• **Parts of the exercise**
[a] According to the obituary for Roger Wells, who owned WWWB when he worked there?
[b] Continue the obituary for Roger Wells, starting after its final sentence about his passion for the Sierra.

• **Text segment**
----------------------------------------

November 4, 1928 ~ August 9, 2020

Born in: Sturgis, MI
Resided in: Manhattan Beach, CA

(1928 – 2020)

Roger Wells was born in Sturgis, Michigan, on November 4, 1928, to Maurice and Marjorie Wells.  He and his older brother Herb attended K–12 school there, developing friendships that would last to the end of their lives. After graduating from Tri-State University (now Trine) in 1948 with an electrical engineering degree, Roger relocated to Jasper, Alabama, where his skills as a radio engineer (and his profoundly deep bass voice) had landed him a job in radio broadcasting. He enjoyed regaling friends and family with tales of his time at WWWB, which was owned at that time by the prominent Brockman-Bankhead family.

During the Korean War, Roger left broadcasting to enlist in the United States Air Force. He took basic training at Lackland Air Force Base and subsequently blazed through a 14-week course at the Biloxi Airborne Radar School in just 3 weeks. He was then assigned to the National Security Agency in Washington, D.C., where he served as a communications R&D officer, achieved the rank of first lieutenant, and held a TOP SECRET/Crypto clearance. He never did speak of his work there.  While in the service Roger met his first wife, Bernadine (Couture) Wells, with whom he raised his two children, Doug and Sue. The family relocated to Southern California, where Roger worked as the western regional supervisor for UNIVAC, a pioneering computer company that ultimately evolved into the UNISYS Corporation. After UNIVAC, Roger’s career took him on to Control Data Corporation, the Jet Propulsion Laboratory (JPL), and GM Hughes Electronics. After retiring from GM Hughes, Roger continued to work for Computer Sciences Corporation into his seventies.

Roger was involved with the computer industry ever since it employed vacuum tubes and punch cards, at times brushing shoulders with such greats as Seymour Cray. During his tenure at JPL he supervised a computer interface engineering group at the Space Flight Operations Facility, which designed and implemented near-real-time processing of telemetry information from the outer planets (think Voyager and Mariner). He also became president of the JPL Hiking Club and joined its volunteer trail maintenance crew. This reignited his long-standing passion for the wilderness, and for the Sierra in particular.

----------------------------------------

• **Information supplied**
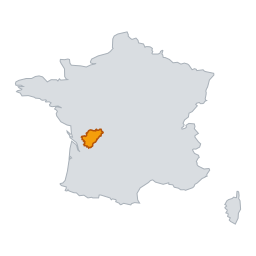 Charente highlighted on a map of France
{"feature_id": "FRA-5277", "entity_name": "Charente", "entity_type": "Metropolitan department", "adm_level": 1, "iso_a3": "FRA", "parent_name": "France", "parent_adm1": "", "projection": "natural_earth1", "projection_center": [0.293, 45.665], "detail": "medium", "context": "in_parent", "style": "filled", "palette": "amber", "viewbox_px": 256, "rotation_deg": 0, "n_neighbors": 0, "source": "natural_earth", "source_scale": "10m", "svg_char_len": 5117}
<svg xmlns="http://www.w3.org/2000/svg" viewBox="0 0 256 256"><path d="M206.6,100.5L204.8,101.4L203.7,103.2L202.5,103.6L200.3,103.6L199.3,102.5L196.7,103.2L195.7,104.4L197.3,105.8L192.2,111.6L189.0,113.2L188.4,117.0L184.6,119.9L183.2,122.9L183.1,123.5L184.1,124.5L183.7,126.4L181.8,127.7L181.9,129.0L182.4,129.1L185.4,128.1L186.5,127.0L185.9,125.4L188.9,123.4L194.3,123.9L195.0,126.5L194.3,128.7L198.4,133.4L195.0,135.6L194.9,137.1L198.5,141.9L200.7,143.9L199.6,147.1L196.0,149.1L193.6,149.0L192.6,149.5L192.8,150.5L194.5,153.4L198.5,155.3L199.2,157.5L198.1,158.2L196.3,161.6L197.2,163.2L196.9,163.9L197.3,165.0L198.4,166.2L204.0,169.0L209.0,168.5L209.7,170.1L206.8,174.4L207.0,176.4L205.4,176.4L205.2,177.1L202.1,178.5L197.2,183.0L194.9,184.3L194.0,186.5L192.7,187.7L185.5,190.3L184.2,189.7L180.7,189.8L178.5,188.2L174.2,187.2L172.8,184.8L168.9,184.4L168.7,182.8L163.2,184.3L155.4,182.1L152.7,179.9L150.5,180.5L148.5,182.5L140.2,187.9L137.0,193.4L137.7,199.9L139.6,203.1L134.6,202.6L131.6,203.6L130.8,204.9L123.6,203.3L120.9,204.7L120.2,204.6L119.2,203.2L115.7,201.7L116.2,200.6L115.8,199.6L112.4,198.9L111.3,199.8L110.0,197.9L100.7,195.0L99.2,195.0L98.6,197.9L92.7,197.9L91.8,197.3L87.9,197.9L83.9,195.2L79.3,195.7L76.5,192.9L73.8,192.7L70.0,191.3L68.2,190.5L68.0,189.7L66.9,191.0L65.5,190.7L65.1,190.3L66.1,188.7L66.3,186.9L61.5,185.6L60.2,184.3L60.2,183.6L62.8,183.0L65.1,180.5L67.4,171.3L69.0,160.6L70.2,158.6L71.7,158.0L70.5,156.5L69.1,158.5L70.0,148.6L71.7,141.2L75.7,144.3L76.6,145.6L77.8,150.0L80.0,151.8L78.6,150.0L77.2,144.2L76.3,142.5L70.0,137.6L69.8,136.5L72.5,137.1L71.4,133.4L70.8,125.8L67.0,125.0L60.9,121.8L56.7,115.9L56.2,113.7L57.4,111.4L56.4,110.0L54.6,109.0L56.0,107.0L57.3,106.8L61.7,107.9L58.1,106.0L52.2,106.7L49.9,106.0L49.5,104.6L51.1,102.9L49.2,101.8L45.8,102.0L45.4,101.6L46.4,100.3L45.6,99.8L42.8,100.3L41.3,99.9L39.8,98.5L35.4,98.1L34.5,97.3L28.4,95.6L22.0,95.9L20.3,93.1L16.5,91.7L17.3,90.8L21.2,89.9L21.9,89.1L19.1,87.9L18.1,86.7L23.3,86.5L21.0,85.2L16.0,85.3L15.4,83.6L16.0,81.8L19.0,80.3L26.3,78.5L31.6,78.5L35.4,76.5L39.1,75.9L42.6,76.9L47.3,81.9L51.1,79.7L56.7,79.8L57.9,81.0L59.4,78.8L60.7,80.1L67.6,79.6L66.0,78.7L64.7,76.6L64.5,68.8L61.0,63.2L60.1,61.2L60.4,59.4L64.5,59.7L67.9,59.0L69.5,59.5L69.9,63.1L71.3,65.2L80.8,65.9L86.3,67.0L90.8,64.9L95.1,64.0L95.5,63.5L93.0,63.7L90.7,62.9L90.4,61.9L91.6,59.1L98.2,55.9L107.8,53.3L110.3,51.5L113.1,48.3L112.4,47.5L112.8,38.9L114.2,36.0L117.8,34.0L127.1,31.9L128.3,34.7L128.2,36.2L130.7,38.6L132.0,39.4L136.0,38.1L138.0,40.3L138.6,42.9L143.5,44.0L145.0,47.3L145.9,46.6L149.0,46.7L150.4,47.0L152.4,48.4L151.9,50.4L152.8,51.4L151.9,53.3L152.6,54.0L158.2,54.0L159.9,53.2L160.6,51.4L162.3,50.3L162.9,50.6L161.9,54.0L162.7,54.9L163.2,57.4L165.3,57.6L169.5,59.5L173.1,62.8L177.4,62.3L180.9,64.1L184.4,63.1L187.7,64.1L188.9,65.1L192.1,69.7L194.5,68.7L196.2,69.3L196.8,70.6L203.1,69.8L204.3,71.1L205.6,71.6L213.7,73.3L213.9,75.0L209.4,80.0L207.6,86.9L206.3,89.4L205.8,91.2L206.2,92.4L206.1,94.3L205.2,98.9L205.8,100.2L206.6,100.5ZM239.1,195.6L238.7,198.6L240.0,200.7L240.6,209.2L238.4,213.2L238.1,218.2L235.3,224.1L230.6,221.5L229.2,220.0L230.3,217.8L227.6,216.5L228.2,214.4L227.9,213.3L226.0,213.1L225.9,212.6L227.2,210.9L227.1,209.8L225.3,208.5L224.9,207.4L226.6,206.1L225.8,204.9L224.8,204.6L227.0,200.7L228.6,199.6L232.2,198.5L233.7,197.1L236.1,197.8L236.5,197.5L237.0,191.4L237.9,191.3L238.7,192.1L239.1,195.6ZM70.3,133.9L69.7,135.6L67.3,132.6L67.0,131.0L70.3,133.9Z" fill="#d9dde1" stroke="#a8b0b8" stroke-width="1"/><path d="M85.5,136.4L86.0,136.1L86.4,135.7L86.7,135.3L86.7,135.0L86.7,134.7L86.3,133.5L86.3,133.4L86.7,133.4L87.1,133.2L87.3,133.0L87.1,132.6L87.4,132.5L87.7,132.3L87.9,132.0L88.1,131.7L88.5,130.9L89.2,130.4L90.1,130.0L90.8,129.9L91.1,130.0L91.3,130.2L91.5,130.2L91.8,130.1L92.1,130.2L92.8,130.6L93.2,130.7L95.0,130.7L95.6,130.9L95.8,130.8L96.0,130.4L95.6,130.1L95.8,129.7L96.1,129.4L96.3,129.3L96.5,129.3L96.6,129.5L96.8,129.7L97.3,130.2L98.0,130.3L98.8,130.2L99.3,129.7L99.6,129.4L99.9,129.2L101.1,129.3L101.3,130.0L101.3,130.6L101.4,130.9L101.9,131.6L102.0,131.6L102.4,131.5L102.5,131.5L103.1,132.5L103.0,132.8L102.6,133.2L102.0,133.4L101.6,133.4L101.4,133.4L101.3,133.5L101.3,134.1L101.2,134.6L101.1,135.4L101.0,135.7L100.9,136.0L100.4,136.1L100.0,135.9L99.9,135.9L99.8,136.0L99.6,136.4L99.0,136.9L98.6,137.7L98.1,138.2L97.5,138.9L97.4,139.1L97.0,139.1L96.9,139.1L96.7,139.5L96.7,140.1L96.6,140.5L96.1,141.1L95.6,141.9L95.5,142.1L95.3,142.2L95.1,142.2L94.8,142.3L93.2,143.3L93.0,143.5L92.9,143.8L92.7,144.5L92.6,145.1L92.7,145.6L92.7,145.8L92.6,146.0L92.1,146.4L91.5,146.7L91.3,146.8L91.2,147.2L91.0,147.4L90.8,147.5L90.6,147.6L90.2,147.4L89.8,147.4L88.7,148.0L88.6,147.3L88.1,147.0L86.9,146.9L87.0,146.1L86.4,146.1L85.3,145.5L84.7,145.6L84.3,145.7L84.2,145.5L84.2,145.2L84.3,144.8L84.2,144.7L83.8,144.3L84.4,143.9L84.6,143.6L84.8,143.2L84.5,142.5L84.5,142.3L84.8,141.8L83.6,141.2L84.0,140.6L82.6,139.6L82.1,139.5L82.1,139.3L82.2,138.6L82.1,137.5L82.2,137.1L81.5,137.1L81.6,136.6L81.9,136.4L82.2,136.3L83.1,136.2L84.4,135.9L84.8,135.9L85.1,136.3L85.5,136.4Z" fill="#f59e0b" stroke="#b45309" stroke-width="1.5"/></svg>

----------------------------------------

• **Task responses**
[a] The Brockman-Bankhead family

[b]
Under Roger’s leadership the JPL Hiking Club grew to 400 members, with outings scheduled for nearly every weekend of the year. The club trips and slide shows became legendary—and so did Roger. His monikers included “the backpack with legs” (he was rumored to carry whole cantaloupes and bottles of good-natured alcohol) and “Mr. Trash.” This honorific was bestowed on him for his unswerving dedication to removing others’ discarded trash wherever he found it, often packing it out over miles of trail. When his backpacking days were done Roger transferred that dedication to cleaning up the streets and beaches of his hometown.

It was on a JPL club outing that Roger met his second wife, Crescent (Boccardi) Wells, whom he married on December 3, 1983. They made their home in Manhattan Beach, California, and spent their days together deeply in love. They enjoyed visiting family and friends and exploring new vistas. Roger celebrated life, laughter, the wilderness, and the wonder of the universe. Above all he celebrated people—whether at work, his favorite coffee shop, on the trail, or on the street. There were no strangers in Roger’s world.

Roger passed peacefully at his home on August 9, 2020, in the arms of his beloved wife, Crescent. He is also survived by his children, Doug (Carol)) and Sue (Bob); his granddaughters Catherine, Lisa (Ozzie), Rachel, and Kimberly; and his great grandchildren Olivia, Colt, and Penelope. He will be remembered and missed by all who knew him.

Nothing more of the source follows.